ICHIGOICHIE POP-UP STORE #03 山田 真萬さん | SERENDOUCE CRAFTS

2022/03/15 18:00

沖縄を代表する陶芸家の一人、山田真萬さん。工房を構えるやちむんの里にあるギャラリーを訪れると、格式高くも、エネルギーに満ちた作品に目を奪われます。

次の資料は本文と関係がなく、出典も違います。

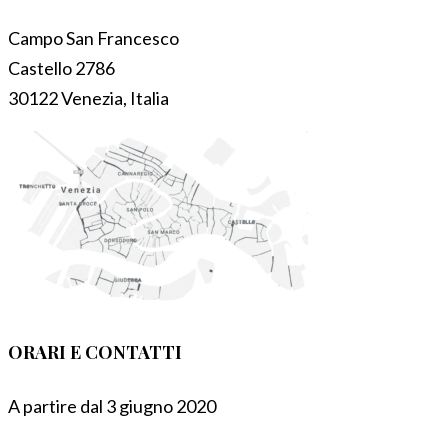
Campo San Francesco
Castello 2786
30122 Venezia, Italia
ORARI E CONTATTI
A partire dal 3 giugno 2020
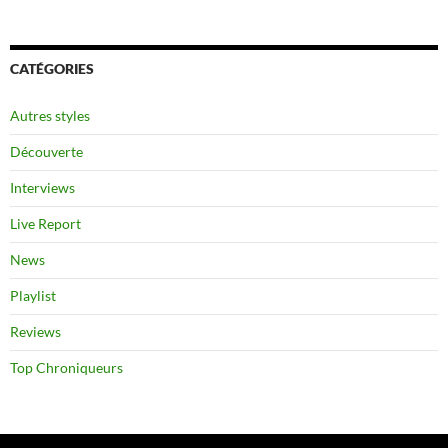
CATÉGORIES
Autres styles
Découverte
Interviews
Live Report
News
Playlist
Reviews
Top Chroniqueurs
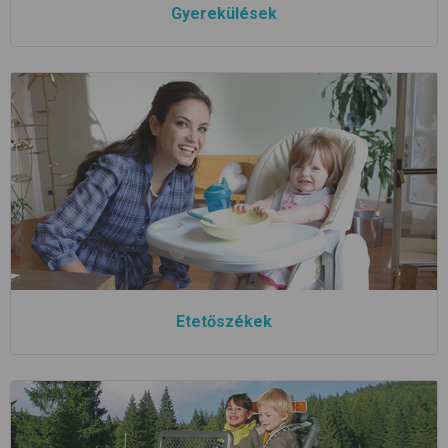
Gyerekülések
Etetőszékek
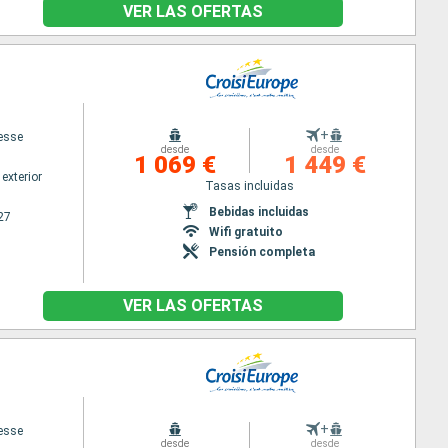
VER LAS OFERTAS
+
cesse
desde
desde
1 069 €
1 449 €
exterior
Tasas incluidas
Bebidas incluidas
27
Wifi gratuito
Pensión completa
VER LAS OFERTAS
+
cesse
desde
desde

30代後半の頃は無地の美しさを追い求めていたといいます。日本民藝館の柳宗理さんや鈴木繁男さんのからの「やりたいと願ったことに向かって、一途に前へ進んでください」という言葉が大きな転機となり、鮮やかな顔料で大胆に絵付けをしていく今のスタイルを極めていくことなります。絵付けは、光や風の動き、虫の音、自然の状況が伝わってくる外の場所で行い、集中して、自らを開放して自分を取り囲む自然を受け入れながら、筆を動かします。

 

 代表作は赤を用いて絵付けされた赤絵です。ダイナミックな筆使い、豊かな色彩感覚は、エネルギーにあふれながらもおおらかで、見ているだけでも楽しい作品です。大地の色も情熱的な赤い色が好きな山田さん。沖縄の開放された空のものと、暖かい風を受けて制作すると気持ちも絵付けもおおらかになるとのこと。

 

作陶する中で、インスパイアされているものは沖縄の自然にあると語ります。

「沖縄の強い日差しの中で育った植物は、色も鮮やかで、輪郭もはっきりとしています。海を泳ぐ魚も同じで原色に近いです。自然と共に暮らす沖縄の人々には、無意識にそんな色彩感覚が染み付いていて、自ずと影響を受けているのだと思います。自分の身近なものを絶えずしっかりと見て捉えることが、やきものの基本です。そして、やきものは全体を表現するもの。空や海の表情、風や夕陽、人の動きなど、ひとつひとつの色彩や形が全体に通じていて、融合した時に表現となるのだと考えています。」

 

 湧きだすような沖縄の自然のエネルギーを感じる作品に触れてみませんか? 



山田 真萬/Shinman YAMADA

国内はもちろん、海外での活動も活発に行っており、作品は高い評価を得ている。

自然に湧き出る感性から生まれる大胆な筆使いと豊かな色彩感覚が織りなす作品は現代やちむんの最高峰との呼び声も高い。

 

沖縄県那覇市生まれ。

戦後の壺屋焼きを代表する故小橋川 永昌氏に師事。

1975年、米テキサス州サンアントニオ市で個展。

1979年、沖縄県中頭郡読谷村に9連房の登り窯、読谷山窯を開窯。

1984年、日本民藝館展奨励賞受賞。

1986年、日本民藝館賞を受賞。